Before-and-after page screenshots:
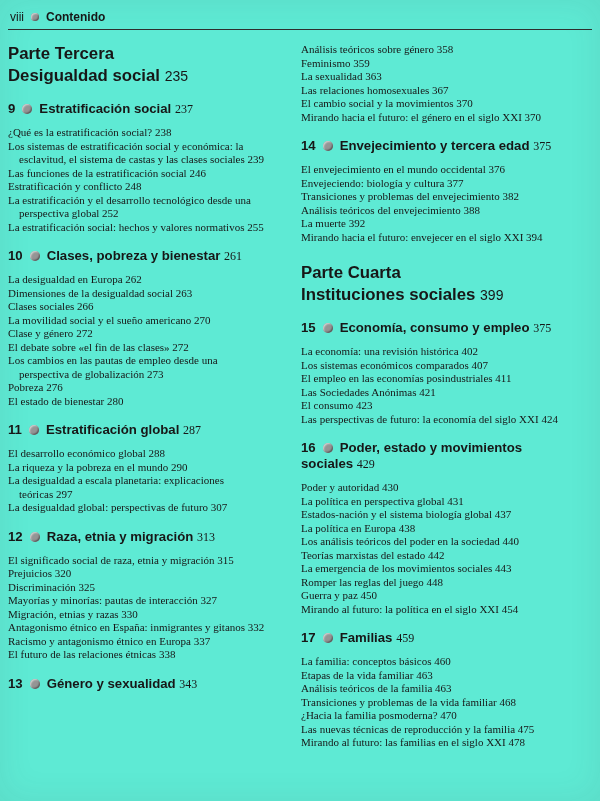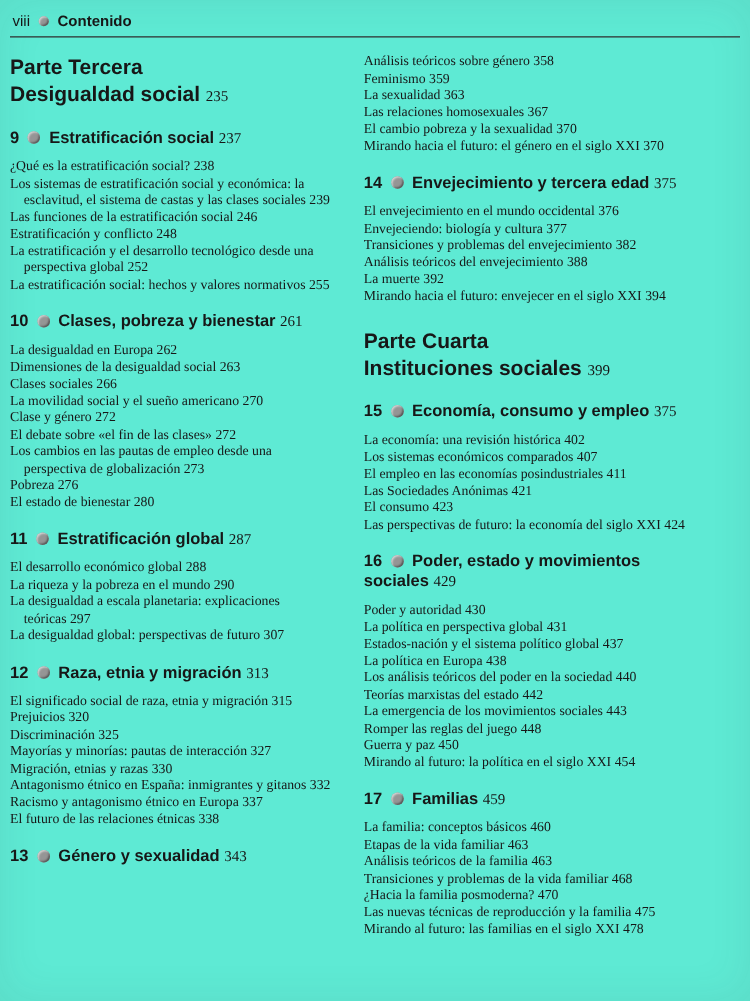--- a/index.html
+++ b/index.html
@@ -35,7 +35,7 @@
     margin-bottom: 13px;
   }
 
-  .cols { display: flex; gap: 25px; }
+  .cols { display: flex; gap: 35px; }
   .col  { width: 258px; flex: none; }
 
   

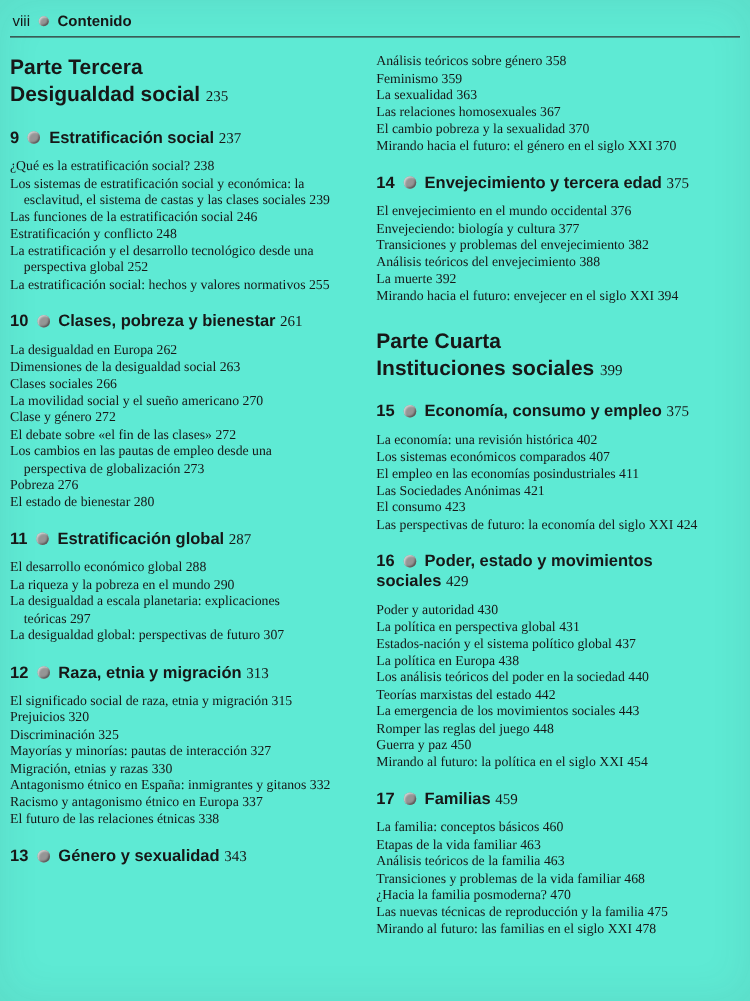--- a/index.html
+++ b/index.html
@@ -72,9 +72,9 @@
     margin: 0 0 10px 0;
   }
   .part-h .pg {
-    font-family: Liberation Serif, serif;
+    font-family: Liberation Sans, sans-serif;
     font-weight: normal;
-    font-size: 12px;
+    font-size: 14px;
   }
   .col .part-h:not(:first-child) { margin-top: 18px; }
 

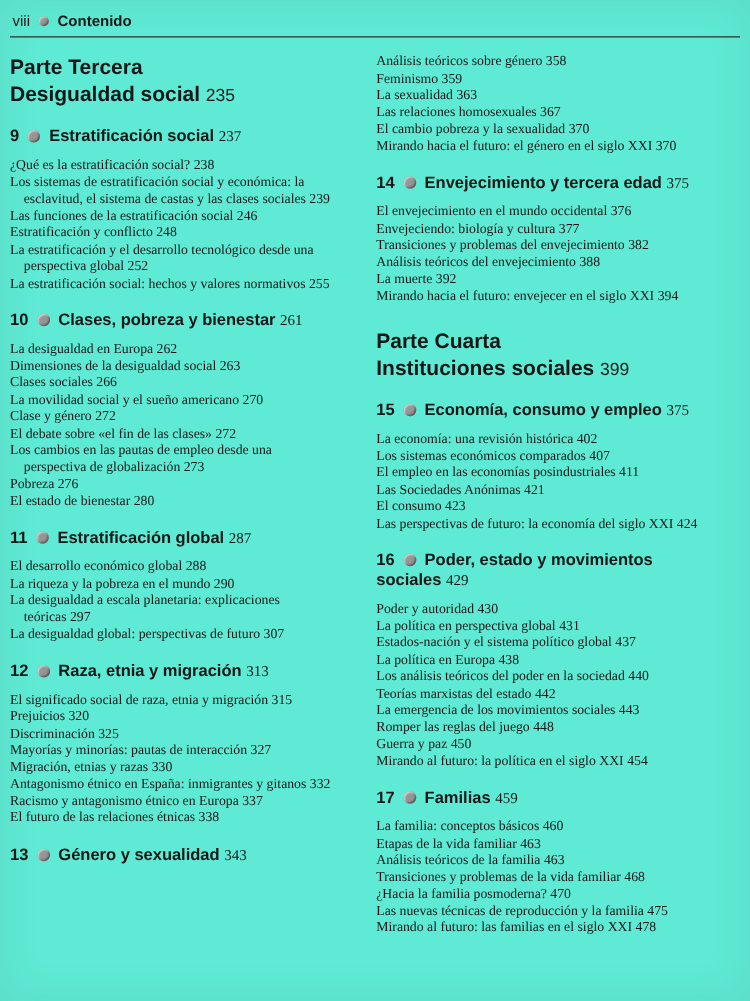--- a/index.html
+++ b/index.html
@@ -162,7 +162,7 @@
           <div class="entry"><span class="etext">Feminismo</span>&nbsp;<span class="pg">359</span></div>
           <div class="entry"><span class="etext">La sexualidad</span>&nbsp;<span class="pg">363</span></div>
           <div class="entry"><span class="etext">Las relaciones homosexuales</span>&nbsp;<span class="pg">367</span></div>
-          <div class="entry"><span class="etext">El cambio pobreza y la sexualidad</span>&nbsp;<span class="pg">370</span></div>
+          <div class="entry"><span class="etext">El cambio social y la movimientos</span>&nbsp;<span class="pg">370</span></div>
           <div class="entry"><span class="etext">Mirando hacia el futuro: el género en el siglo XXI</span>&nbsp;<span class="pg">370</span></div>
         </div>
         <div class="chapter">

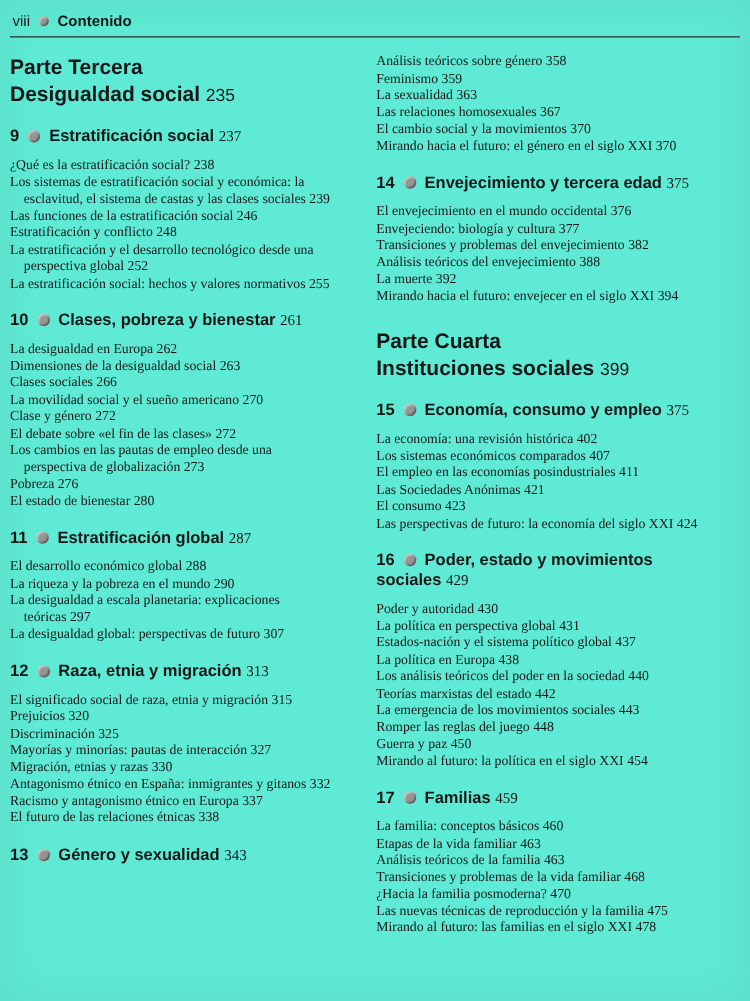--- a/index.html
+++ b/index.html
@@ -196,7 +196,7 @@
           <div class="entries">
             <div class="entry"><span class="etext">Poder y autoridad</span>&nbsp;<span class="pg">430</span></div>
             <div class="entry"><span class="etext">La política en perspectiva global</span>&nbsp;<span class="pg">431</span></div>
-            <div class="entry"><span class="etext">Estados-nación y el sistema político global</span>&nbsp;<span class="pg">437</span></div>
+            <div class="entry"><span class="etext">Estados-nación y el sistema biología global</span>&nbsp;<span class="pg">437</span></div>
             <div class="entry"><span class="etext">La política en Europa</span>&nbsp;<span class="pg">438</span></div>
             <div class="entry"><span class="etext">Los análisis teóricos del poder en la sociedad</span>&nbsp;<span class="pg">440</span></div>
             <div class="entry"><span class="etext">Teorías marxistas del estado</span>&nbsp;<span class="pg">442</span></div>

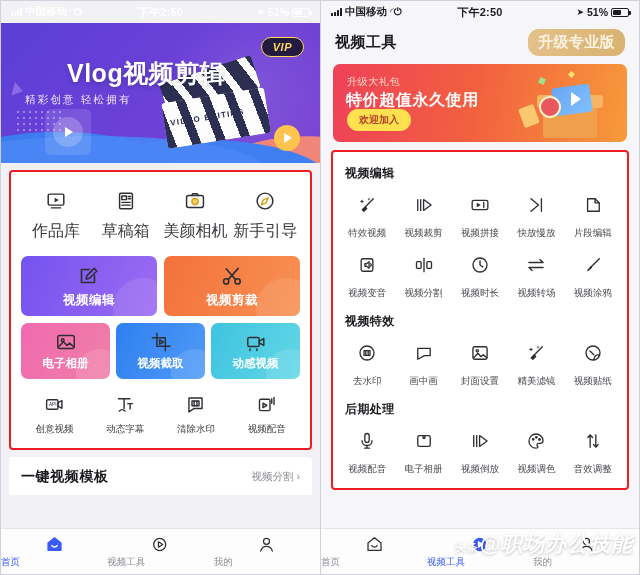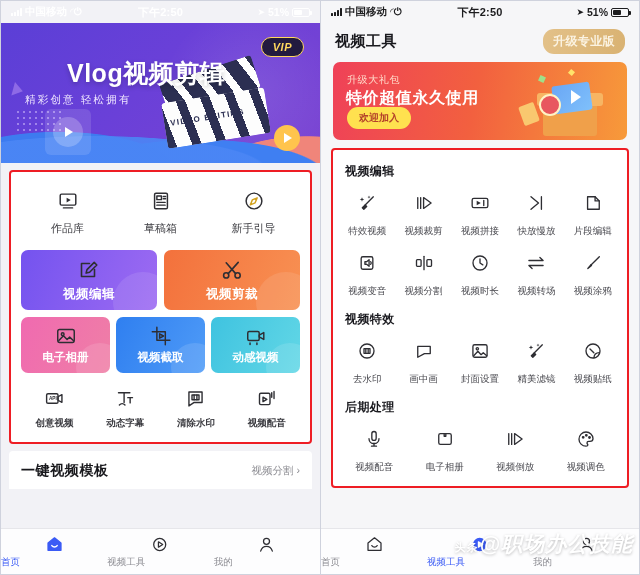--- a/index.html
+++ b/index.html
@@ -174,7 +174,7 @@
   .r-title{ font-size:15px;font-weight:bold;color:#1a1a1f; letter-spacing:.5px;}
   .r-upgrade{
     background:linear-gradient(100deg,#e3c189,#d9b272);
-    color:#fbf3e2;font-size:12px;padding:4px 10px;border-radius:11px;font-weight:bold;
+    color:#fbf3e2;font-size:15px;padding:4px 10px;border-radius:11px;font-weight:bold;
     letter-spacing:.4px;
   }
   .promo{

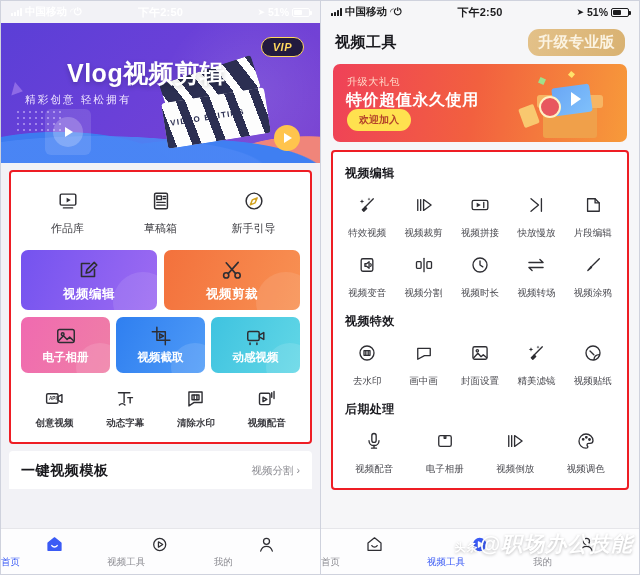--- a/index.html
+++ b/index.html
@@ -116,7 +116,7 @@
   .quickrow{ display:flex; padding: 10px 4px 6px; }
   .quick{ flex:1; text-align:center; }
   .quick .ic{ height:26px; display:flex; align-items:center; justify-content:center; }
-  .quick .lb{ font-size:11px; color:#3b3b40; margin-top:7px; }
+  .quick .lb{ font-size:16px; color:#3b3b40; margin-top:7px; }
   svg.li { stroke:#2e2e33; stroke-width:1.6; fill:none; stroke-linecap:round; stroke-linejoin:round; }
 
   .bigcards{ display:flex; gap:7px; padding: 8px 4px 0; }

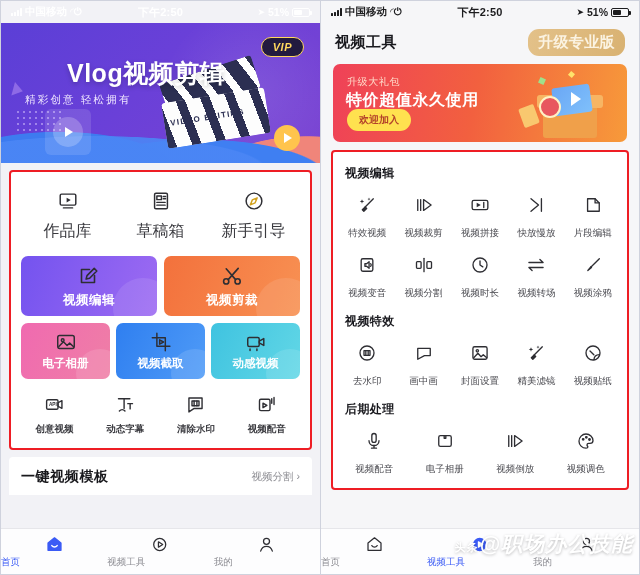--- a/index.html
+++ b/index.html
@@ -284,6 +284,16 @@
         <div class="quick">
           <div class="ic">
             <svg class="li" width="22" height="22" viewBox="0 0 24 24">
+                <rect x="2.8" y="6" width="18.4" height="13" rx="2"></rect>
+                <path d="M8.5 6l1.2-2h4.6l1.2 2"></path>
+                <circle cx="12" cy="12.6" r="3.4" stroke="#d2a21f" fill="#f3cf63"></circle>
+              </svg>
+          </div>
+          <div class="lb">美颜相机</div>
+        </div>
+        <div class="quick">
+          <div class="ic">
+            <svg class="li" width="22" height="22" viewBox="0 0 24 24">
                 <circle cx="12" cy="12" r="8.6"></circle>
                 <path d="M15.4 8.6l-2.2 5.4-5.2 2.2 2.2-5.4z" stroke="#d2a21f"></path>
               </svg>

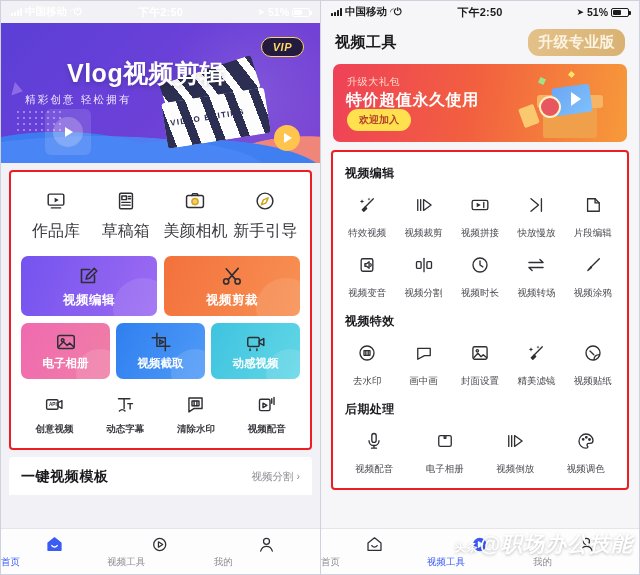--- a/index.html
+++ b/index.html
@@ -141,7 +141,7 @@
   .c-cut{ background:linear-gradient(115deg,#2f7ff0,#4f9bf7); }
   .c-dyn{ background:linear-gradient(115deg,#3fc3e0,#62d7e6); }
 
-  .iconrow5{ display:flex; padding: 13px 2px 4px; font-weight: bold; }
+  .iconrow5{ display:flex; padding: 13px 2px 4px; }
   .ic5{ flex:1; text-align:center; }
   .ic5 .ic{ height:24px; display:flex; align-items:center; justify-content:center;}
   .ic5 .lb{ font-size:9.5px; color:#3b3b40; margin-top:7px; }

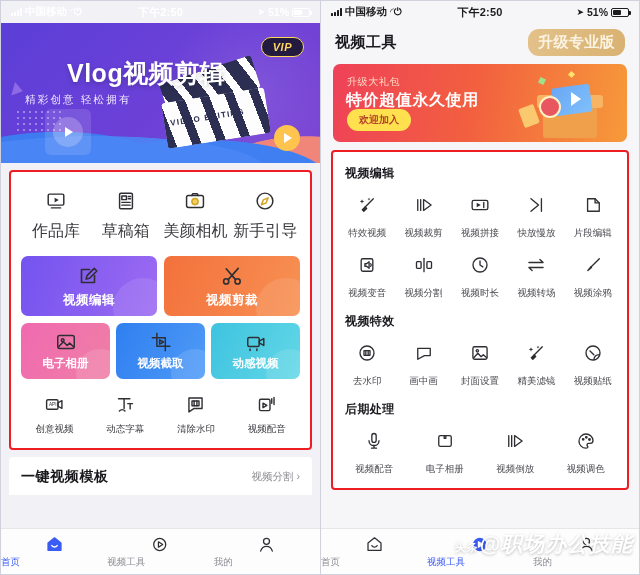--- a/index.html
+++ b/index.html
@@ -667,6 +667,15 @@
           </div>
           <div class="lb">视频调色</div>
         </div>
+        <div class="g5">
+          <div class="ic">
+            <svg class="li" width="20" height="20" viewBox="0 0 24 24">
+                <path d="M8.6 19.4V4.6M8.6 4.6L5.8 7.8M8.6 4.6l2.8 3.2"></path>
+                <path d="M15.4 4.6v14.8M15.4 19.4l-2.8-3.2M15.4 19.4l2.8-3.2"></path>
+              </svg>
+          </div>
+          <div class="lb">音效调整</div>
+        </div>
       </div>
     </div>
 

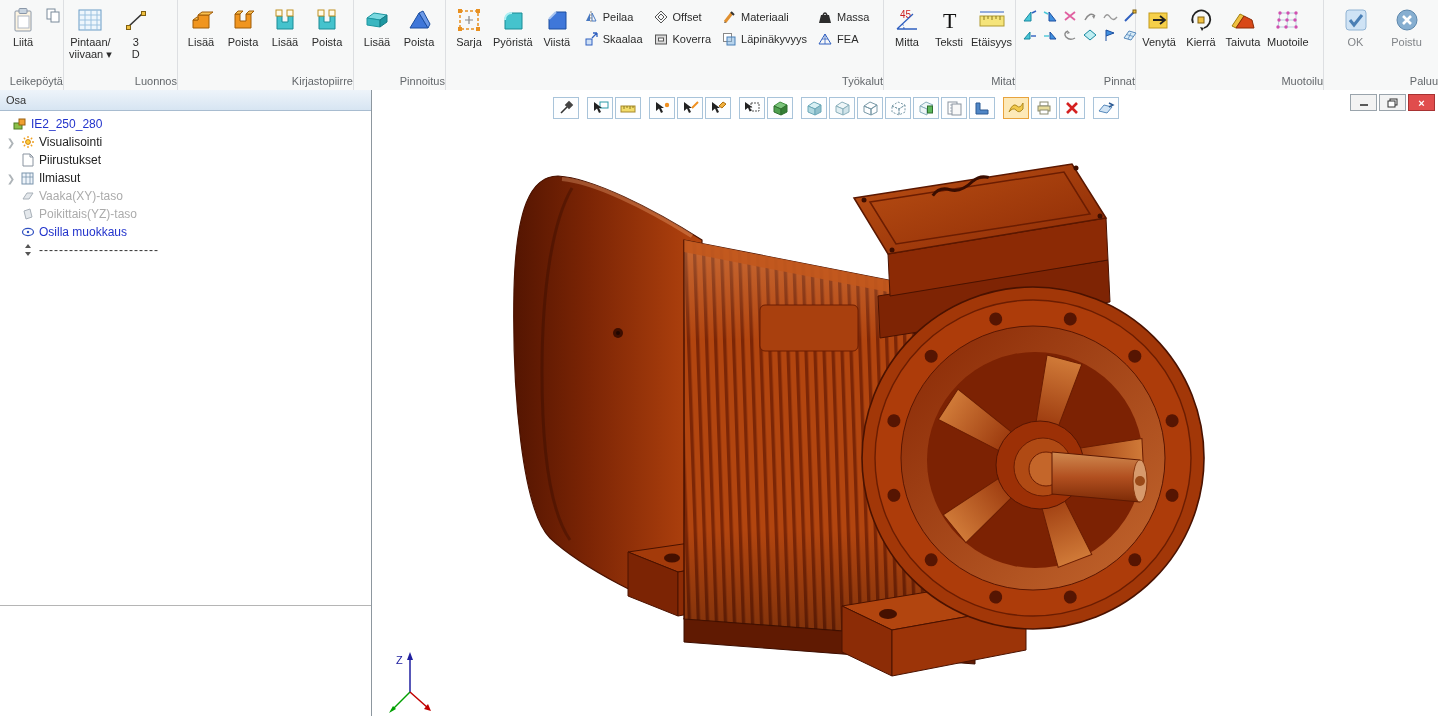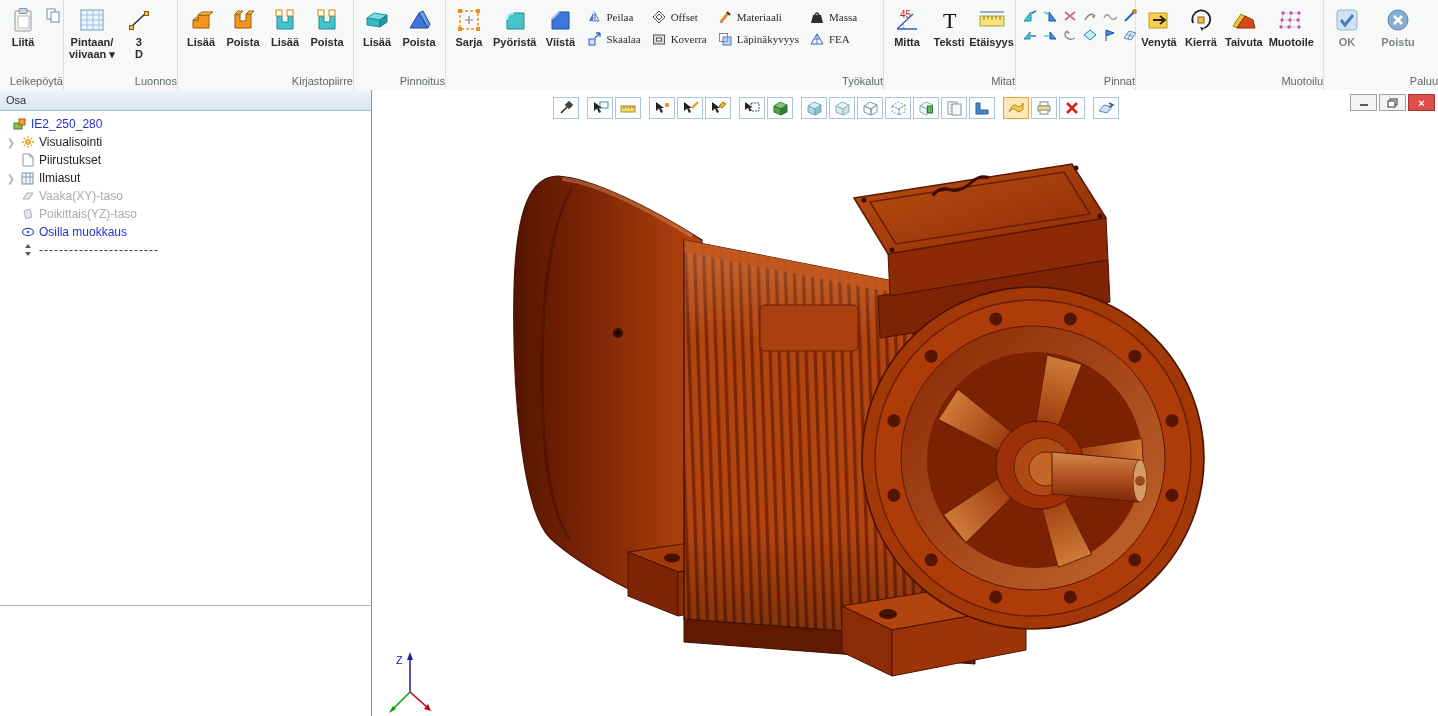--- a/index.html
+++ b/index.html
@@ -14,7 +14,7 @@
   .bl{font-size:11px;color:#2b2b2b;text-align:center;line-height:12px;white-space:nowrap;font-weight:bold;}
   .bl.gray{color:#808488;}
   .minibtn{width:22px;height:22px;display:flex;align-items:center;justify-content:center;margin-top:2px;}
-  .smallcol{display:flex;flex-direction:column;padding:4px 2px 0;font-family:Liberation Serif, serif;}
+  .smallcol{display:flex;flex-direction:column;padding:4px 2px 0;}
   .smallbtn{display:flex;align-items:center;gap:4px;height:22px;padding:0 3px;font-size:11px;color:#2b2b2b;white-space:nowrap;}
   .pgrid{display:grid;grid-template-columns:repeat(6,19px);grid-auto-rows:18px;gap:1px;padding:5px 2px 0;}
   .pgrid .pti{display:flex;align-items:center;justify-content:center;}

What is required: Both the line above containing "el sistema político" and the line containing "gap:7px; padding: 8px" belong in the copy, along with every line between them; print these exactly and omit the pictures.

Task response:
-            <div class="entry"><span class="etext">Estados-nación y el sistema político global</span>&nbsp;<span class="pg">437</span></div>
+            <div class="entry"><span class="etext">Estados-nación y el sistema biología global</span>&nbsp;<span class="pg">437</span></div>
             <div class="entry"><span class="etext">La política en Europa</span>&nbsp;<span class="pg">438</span></div>
             <div class="entry"><span class="etext">Los análisis teóricos del poder en la sociedad</span>&nbsp;<span class="pg">440</span></div>
             <div class="entry"><span class="etext">Teorías marxistas del estado</span>&nbsp;<span class="pg">442</span></div>

--- a/index.html
+++ b/index.html
@@ -174,7 +174,7 @@
   .r-title{ font-size:15px;font-weight:bold;color:#1a1a1f; letter-spacing:.5px;}
   .r-upgrade{
     background:linear-gradient(100deg,#e3c189,#d9b272);
-    color:#fbf3e2;font-size:12px;padding:4px 10px;border-radius:11px;font-weight:bold;
+    color:#fbf3e2;font-size:15px;padding:4px 10px;border-radius:11px;font-weight:bold;
     letter-spacing:.4px;
   }
   .promo{

--- a/index.html
+++ b/index.html
@@ -116,7 +116,7 @@
   .quickrow{ display:flex; padding: 10px 4px 6px; }
   .quick{ flex:1; text-align:center; }
   .quick .ic{ height:26px; display:flex; align-items:center; justify-content:center; }
-  .quick .lb{ font-size:11px; color:#3b3b40; margin-top:7px; }
+  .quick .lb{ font-size:16px; color:#3b3b40; margin-top:7px; }
   svg.li { stroke:#2e2e33; stroke-width:1.6; fill:none; stroke-linecap:round; stroke-linejoin:round; }
 
   .bigcards{ display:flex; gap:7px; padding: 8px 4px 0; }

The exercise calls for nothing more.